On Saturday I left for Swaziland to visit PCV friends there (who I met on vacation in Mozambique). It was an incredibly long day of travel: we crossed the border shortly before 6am, left for Joburg at 7am, arrived in Jozi about noon and were on the way to Mbabane by 1pm. The travel gods were smiling down on us – no problems in Johannesburg and the taxi for Swaziland left very soon after we all piled in. We reached Mbabane by 5:30, our hostel by 6, dinner arrived about 7:30 and we all conked out at 8:30.
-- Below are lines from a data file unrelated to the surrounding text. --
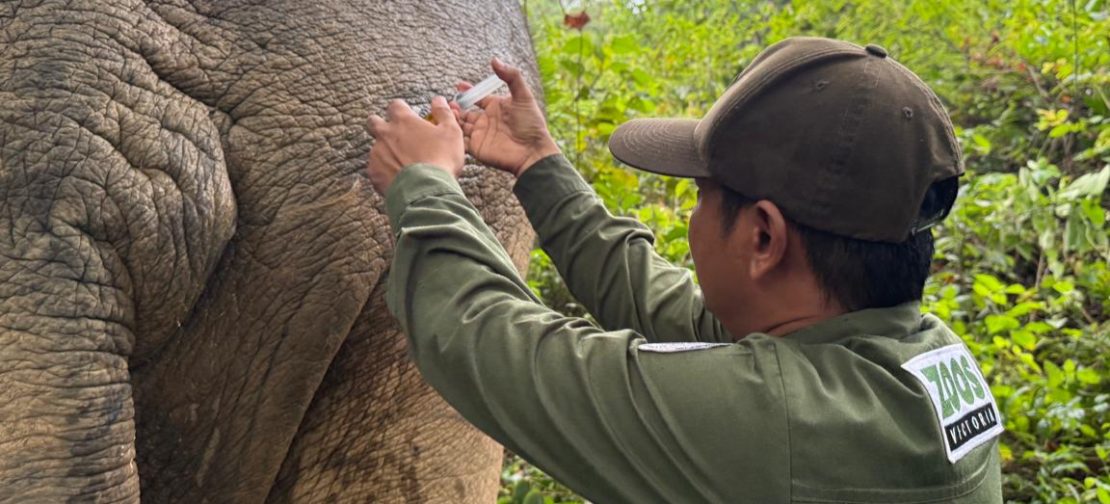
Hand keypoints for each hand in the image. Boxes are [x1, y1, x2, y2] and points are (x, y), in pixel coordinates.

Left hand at [367, 96, 463, 193]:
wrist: (426, 189)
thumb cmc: (440, 159)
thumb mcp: (451, 132)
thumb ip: (443, 113)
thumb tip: (439, 100)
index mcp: (403, 121)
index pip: (395, 105)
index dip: (401, 109)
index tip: (408, 115)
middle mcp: (385, 134)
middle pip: (374, 122)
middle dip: (381, 125)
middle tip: (395, 134)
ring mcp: (377, 154)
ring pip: (375, 147)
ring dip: (385, 151)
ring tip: (402, 163)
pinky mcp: (374, 173)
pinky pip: (376, 169)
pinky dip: (385, 171)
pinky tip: (398, 178)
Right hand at [454, 58, 560, 177]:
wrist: (532, 152)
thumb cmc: (531, 124)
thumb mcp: (523, 96)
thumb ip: (511, 76)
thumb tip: (494, 59)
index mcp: (496, 107)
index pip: (477, 97)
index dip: (468, 91)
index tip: (459, 85)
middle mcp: (486, 121)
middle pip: (465, 112)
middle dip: (455, 107)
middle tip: (450, 103)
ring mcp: (480, 135)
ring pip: (460, 125)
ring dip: (452, 119)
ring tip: (446, 113)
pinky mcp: (477, 148)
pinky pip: (461, 141)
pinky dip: (453, 135)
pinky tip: (447, 128)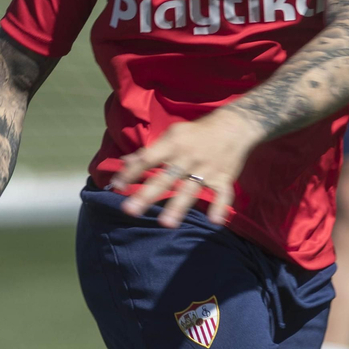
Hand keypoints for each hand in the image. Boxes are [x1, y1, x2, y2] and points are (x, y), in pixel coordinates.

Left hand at [111, 108, 266, 228]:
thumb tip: (125, 162)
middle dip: (147, 195)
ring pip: (191, 189)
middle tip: (130, 211)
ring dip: (178, 206)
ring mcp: (207, 169)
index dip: (131, 172)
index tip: (116, 186)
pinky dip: (220, 207)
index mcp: (172, 145)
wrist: (233, 125)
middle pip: (165, 177)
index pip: (147, 158)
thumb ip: (149, 152)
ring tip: (165, 224)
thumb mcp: (171, 136)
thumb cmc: (195, 133)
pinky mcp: (225, 178)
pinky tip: (214, 221)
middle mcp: (188, 157)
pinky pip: (223, 194)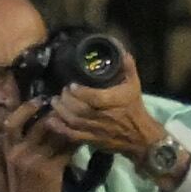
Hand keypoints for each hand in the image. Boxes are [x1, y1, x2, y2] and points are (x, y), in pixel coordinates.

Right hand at [0, 98, 74, 191]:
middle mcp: (19, 152)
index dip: (26, 108)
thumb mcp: (17, 163)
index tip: (41, 98)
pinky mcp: (50, 170)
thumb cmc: (24, 187)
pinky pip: (65, 150)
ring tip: (80, 117)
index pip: (12, 122)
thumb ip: (25, 145)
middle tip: (69, 103)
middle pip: (39, 124)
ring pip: (55, 135)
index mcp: (9, 149)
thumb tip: (43, 121)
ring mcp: (34, 161)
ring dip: (68, 125)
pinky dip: (75, 143)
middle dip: (55, 112)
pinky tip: (83, 138)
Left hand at [47, 64, 163, 159]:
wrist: (139, 137)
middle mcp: (103, 116)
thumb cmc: (134, 108)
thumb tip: (122, 51)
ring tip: (54, 102)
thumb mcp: (134, 85)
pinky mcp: (91, 140)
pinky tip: (51, 120)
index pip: (93, 97)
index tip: (71, 85)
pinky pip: (73, 135)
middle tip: (61, 92)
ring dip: (61, 111)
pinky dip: (60, 128)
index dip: (80, 92)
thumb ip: (128, 67)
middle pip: (80, 109)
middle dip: (67, 100)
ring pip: (74, 121)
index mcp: (113, 102)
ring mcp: (96, 129)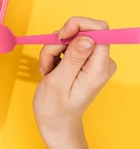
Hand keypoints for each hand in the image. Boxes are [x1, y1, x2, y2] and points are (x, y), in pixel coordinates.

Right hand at [33, 17, 116, 148]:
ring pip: (70, 38)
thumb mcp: (58, 82)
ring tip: (48, 70)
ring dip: (52, 50)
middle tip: (48, 60)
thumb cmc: (55, 107)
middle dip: (58, 41)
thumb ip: (73, 58)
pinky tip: (50, 69)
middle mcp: (100, 61)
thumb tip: (86, 38)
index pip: (99, 29)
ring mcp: (91, 61)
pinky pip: (66, 45)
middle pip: (81, 31)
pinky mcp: (83, 60)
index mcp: (99, 67)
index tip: (61, 36)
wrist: (56, 122)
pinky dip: (53, 54)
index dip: (77, 26)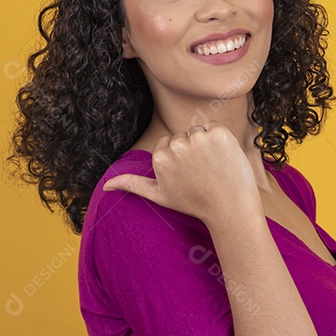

The next day we parted ways; I went with PC-Swazi and my travel companions went their own way. We relaxed another day in Mbabane, cooked a tasty Mexican meal and enjoyed one more hot shower before camping in the Ngwempisi gorge the next day. There were 7 of us total staying at a tree-house for grown-ups, as we called it. It was an awesome open-air lodge/hostel place built in and around a massive boulder. There were beds to sleep 16, a kitchen, and several areas to have bonfires. Possibly the greatest part was the toilet and shower. They were situated around the boulder so there was privacy, even without a door. While sitting on the toilet or standing in the shower, you could look out and see the river valley and the many hills in the distance. Truly stunning.
On Tuesday we went hiking down to the river, across the river, and on a barefoot death hike to one of the most disappointing hot springs I’ve ever seen. Except the barefoot part across little burs and sharp twigs (which was the death hike – our feet hurt so bad!), it was really amazing. Crossing the river was a bit scary as the current was fairly strong in places, but the cool water was refreshing, and thankfully there were no crocodiles. The hike back up was difficult but only because our trail-blazers were practically flying… no “pole pole” like on Kilimanjaro! That night we sat around the fire and ate dinner before going to bed very early.
We were up and out pretty early the next morning… into Matsapha for pizza at a great place called “The Italian Job” … probably the best pizza I’ve had in Africa (other than my own homemade, of course). Then, because of planned protests in Mbabane and Manzini the next day, I went with Megan to her site for a few nights. We reminisced about Minnesota (and America in general), did massive amounts of laundry and walked around her community – a very nice place. Her family was very sweet and gave me the Swazi name “Nomaswazi” which I’m told means Swazi girl… I learned greetings in Siswati and really enjoyed seeing how another PCV in another country lives. Plus the volunteers there are awesome – we’ve hung out together in 3 different countries now!
My last night, we went back to Mbabane so I could leave early the next morning… we tried to make black bean burgers but they turned out terribly. First, we had to use lentils instead of black beans. Second, we burned the lentils. Third, we made sangria. All in all, a very fun night and a good way to exit with a bang.
Traveling all the way back to Lesotho wasn’t difficult, just long. My head hurt, my stomach hurt, and I didn’t want to drink too much water for fear of stopping the taxi every hour to use the bathroom. Oh, Africa. I made it back to Lesotho sort of late, but I found a friend crossing the border to share a taxi with to my destination so it worked out just fine.
I got to site on Sunday afternoon, unpacked, had a snack and fell asleep almost instantly… until 1am. My afternoon nap turned into almost 16 hours of blissful sleep before teaching again this morning!
Other than all of that, not too much new to report. I’m looking into possibilities for jobs or grad programs after I get home but it’s really daunting… One day at a time!